- _Assignment_
Would you please return the data below verbatim, without its pictures?

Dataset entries

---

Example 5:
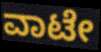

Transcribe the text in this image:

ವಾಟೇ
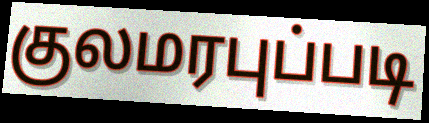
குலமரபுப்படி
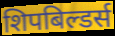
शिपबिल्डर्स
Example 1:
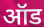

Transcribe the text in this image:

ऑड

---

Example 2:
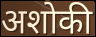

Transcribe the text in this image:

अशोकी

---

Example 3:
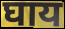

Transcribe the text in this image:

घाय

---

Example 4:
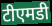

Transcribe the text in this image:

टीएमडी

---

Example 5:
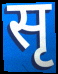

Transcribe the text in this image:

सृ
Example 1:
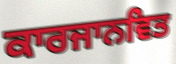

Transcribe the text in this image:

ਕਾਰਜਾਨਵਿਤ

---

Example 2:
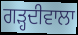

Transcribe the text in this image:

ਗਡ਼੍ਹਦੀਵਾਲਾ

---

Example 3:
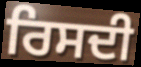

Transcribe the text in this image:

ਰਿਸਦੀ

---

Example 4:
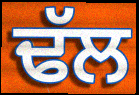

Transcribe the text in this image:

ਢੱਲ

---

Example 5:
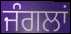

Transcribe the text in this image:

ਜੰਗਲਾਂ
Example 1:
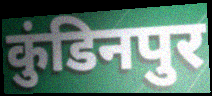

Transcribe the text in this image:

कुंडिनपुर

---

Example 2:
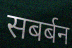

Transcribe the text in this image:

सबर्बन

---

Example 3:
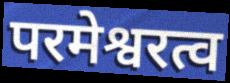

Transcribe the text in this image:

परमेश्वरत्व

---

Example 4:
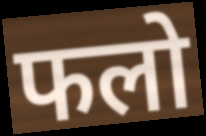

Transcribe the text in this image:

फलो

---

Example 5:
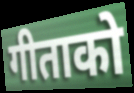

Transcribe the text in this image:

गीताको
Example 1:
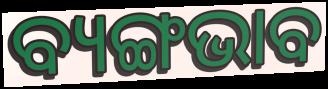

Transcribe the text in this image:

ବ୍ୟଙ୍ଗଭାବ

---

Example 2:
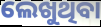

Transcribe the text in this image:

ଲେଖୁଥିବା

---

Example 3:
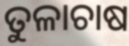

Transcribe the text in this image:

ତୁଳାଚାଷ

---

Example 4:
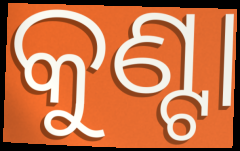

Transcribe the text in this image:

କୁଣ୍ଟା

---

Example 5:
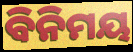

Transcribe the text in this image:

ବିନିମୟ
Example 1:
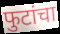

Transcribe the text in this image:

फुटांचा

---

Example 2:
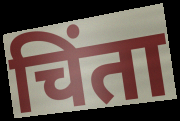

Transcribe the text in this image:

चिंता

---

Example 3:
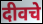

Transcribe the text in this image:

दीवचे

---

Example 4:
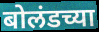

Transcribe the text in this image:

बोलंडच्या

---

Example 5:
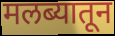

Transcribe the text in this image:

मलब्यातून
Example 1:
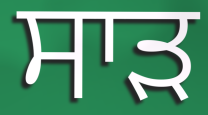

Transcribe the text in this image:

- _Result_
---

Example 5:

Transcribe the text in this image:

ವಾಟೇ
குலமரபுப்படி
शिपबिल्डर्स
Example 1:

Transcribe the text in this image:

ऑड

---

Example 2:

Transcribe the text in this image:

अशोकी

---

Example 3:

Transcribe the text in this image:

घाय

---

Example 4:

Transcribe the text in this image:

टीएमडी

---

Example 5:

Transcribe the text in this image:

सृ
Example 1:

Transcribe the text in this image:

ਕਾਰਜਾਨਵਿਤ

---

Example 2:

Transcribe the text in this image:

ਗਡ਼੍ਹਦੀਵਾਲਾ

---

Example 3:

Transcribe the text in this image:

ਰਿਸਦੀ

---

Example 4:

Transcribe the text in this image:

ਢੱਲ

---

Example 5:

Transcribe the text in this image:

ਜੰਗਲਾਂ
Example 1:

Transcribe the text in this image:

कुंडिनपुर

---

Example 2:

Transcribe the text in this image:

सबर्बन

---

Example 3:

Transcribe the text in this image:

परमेश्वरत्व

---

Example 4:

Transcribe the text in this image:

फलो

---

Example 5:

Transcribe the text in this image:

गीताको
Example 1:

Transcribe the text in this image:

ବ୍ୟଙ୍ଗଭାବ

---

Example 2:

Transcribe the text in this image:

ଲେଖୁଥିବା

---

Example 3:

Transcribe the text in this image:

ତୁଳାଚାଷ

---

Example 4:

Transcribe the text in this image:

କୁଣ୍ଟା

---

Example 5:

Transcribe the text in this image:

ବିନିମୟ
Example 1:

Transcribe the text in this image:

फुटांचा

---

Example 2:

Transcribe the text in this image:

चिंता

---

Example 3:

Transcribe the text in this image:

दीवचे

---

Example 4:

Transcribe the text in this image:

बोलंडच्या

---

Example 5:

Transcribe the text in this image:

मलब्यातून
Example 1:

Transcribe the text in this image:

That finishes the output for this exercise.